2010 has been the year of art tragedy. Alexander McQueen died in February aged just 42, Picasso’s The Actor got torn at the Metropolitan Museum, New York and now five masterpieces have been stolen from the Museum of Modern Art, Paris.
Capitalising on alarm problems at the museum, the thief (or thieves) scarpered through a window with something in the region of £86 million worth of modern classics.
Pastoral by Henri Matisse (1906), Dove with Green Peas by Pablo Picasso (1911), Woman with Fan by Amedeo Modigliani (1919) Olive Tree near l’Estaque by Georges Braque (1906) and Still Life with Candlestick by Fernand Leger (1922) were the paintings that were taken in the robbery.
The worst thing is that the paintings may never see the light of day again, depriving us all of the opportunity to see for ourselves what made them so great. The 1990 burglary of the Isabella Stewart Gardner Museum in Boston, for example, took Rembrandt’s Lady and Gentleman in Black and The Storm on the Sea of Galilee, along with Vermeer’s The Concert from the art world. None of which have been seen since, and they may never be again.

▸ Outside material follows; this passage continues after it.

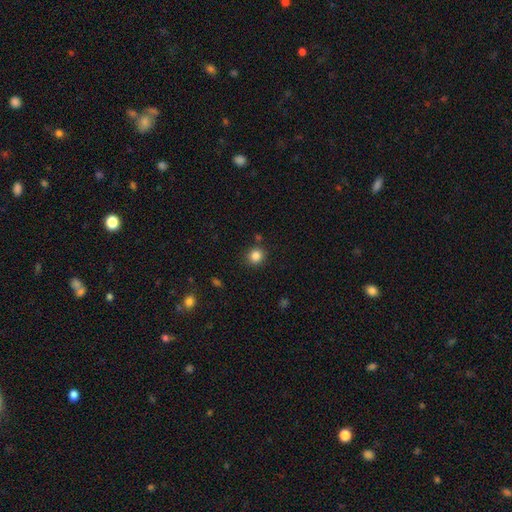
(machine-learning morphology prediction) This is clearly a smooth galaxy (84%). How rounded: clearly round (88%). Merging: clearly none (86%).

Along with potential knowledge of the problems with the museum alarm, the thief or thieves also had the skills to strip the paintings from their frames and get out of the building within just a fifteen minute timeframe. Despite the fact that art experts have dismissed the possibility of selling the paintings on the open market, I would imagine that they could have already had a buyer in place before the heist if the nature of the burglary is anything to go by.